==== Input data ====

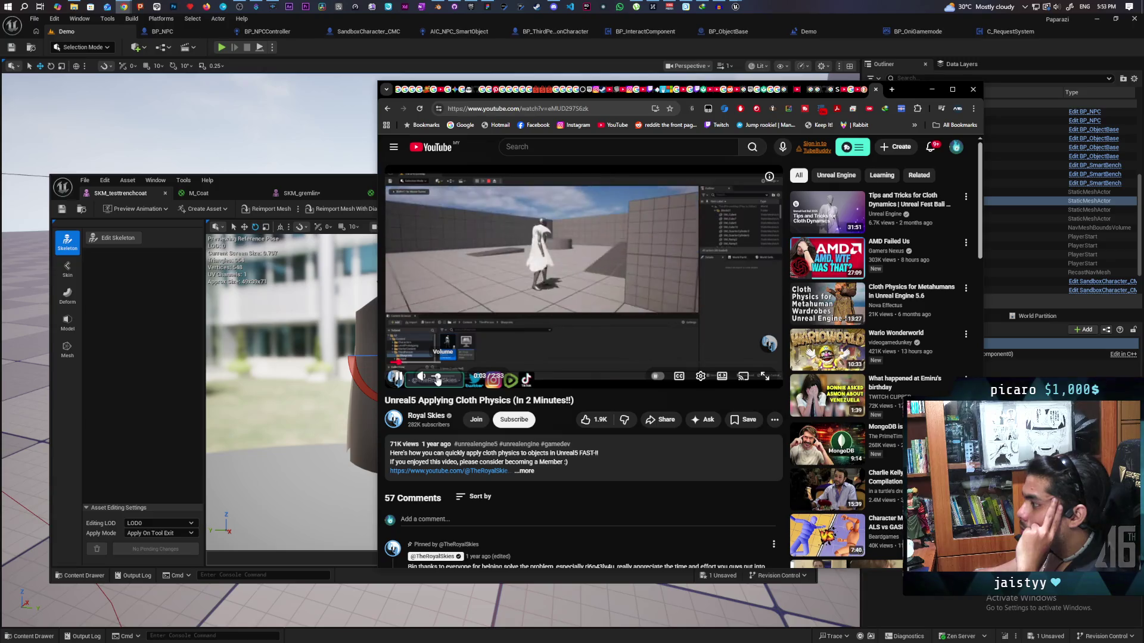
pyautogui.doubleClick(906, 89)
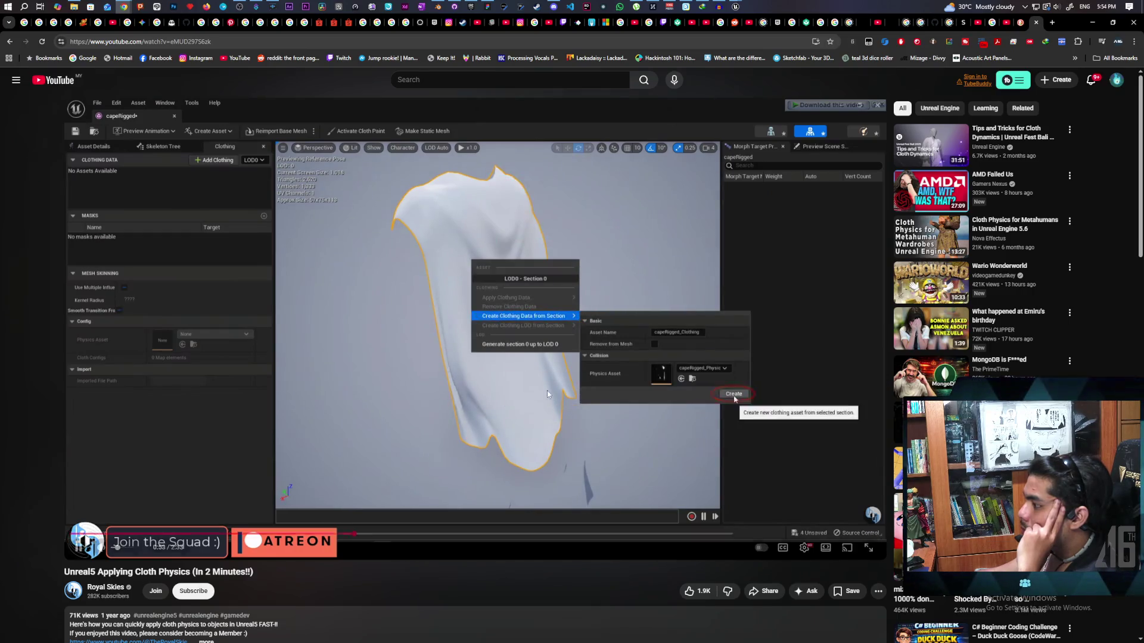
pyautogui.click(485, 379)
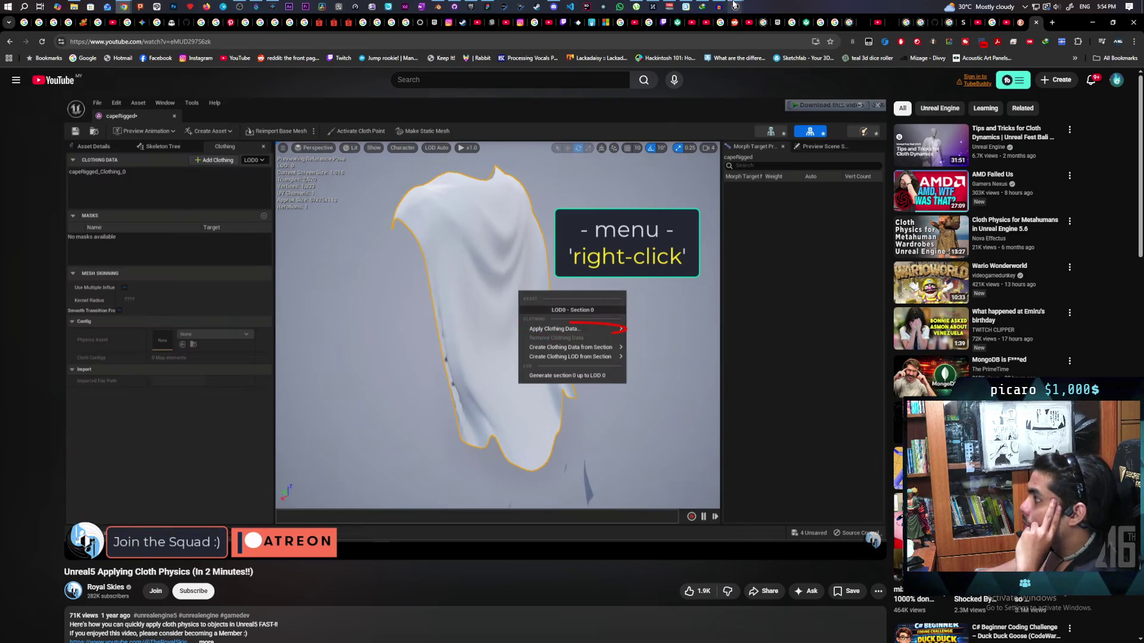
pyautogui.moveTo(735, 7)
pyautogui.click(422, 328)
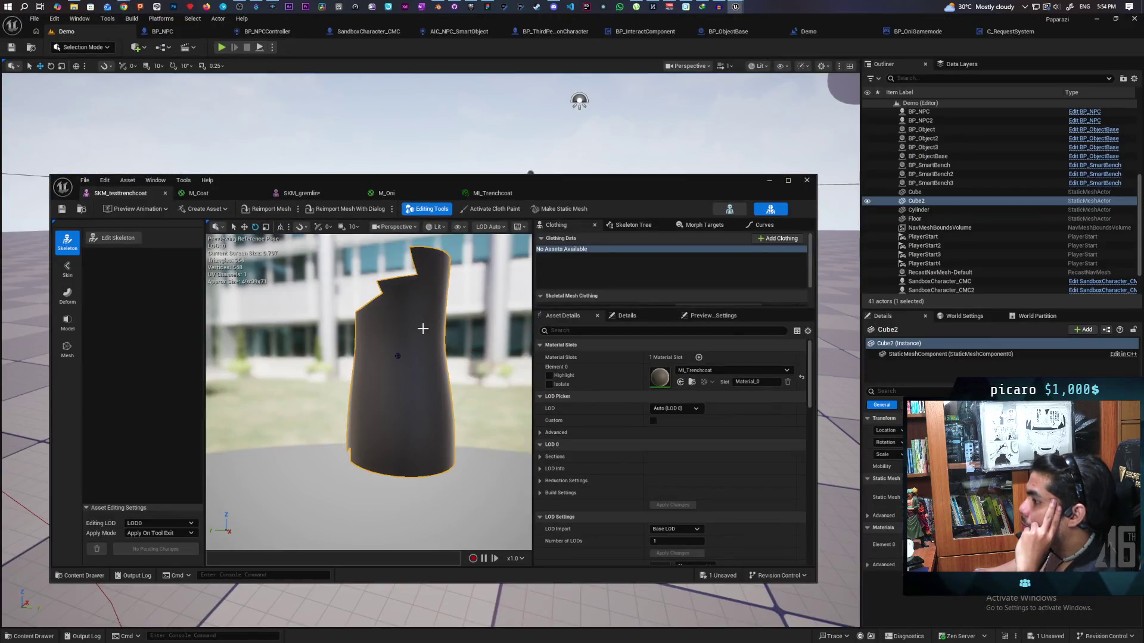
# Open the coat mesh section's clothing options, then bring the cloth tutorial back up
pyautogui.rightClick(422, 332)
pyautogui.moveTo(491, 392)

====

*Activity*
Return all lines in the data that include the word "pyautogui".

*Answer section*
pyautogui.doubleClick(906, 89)
pyautogui.click(485, 379)
pyautogui.moveTo(735, 7)
pyautogui.click(422, 328)
pyautogui.rightClick(422, 332)
pyautogui.moveTo(491, 392)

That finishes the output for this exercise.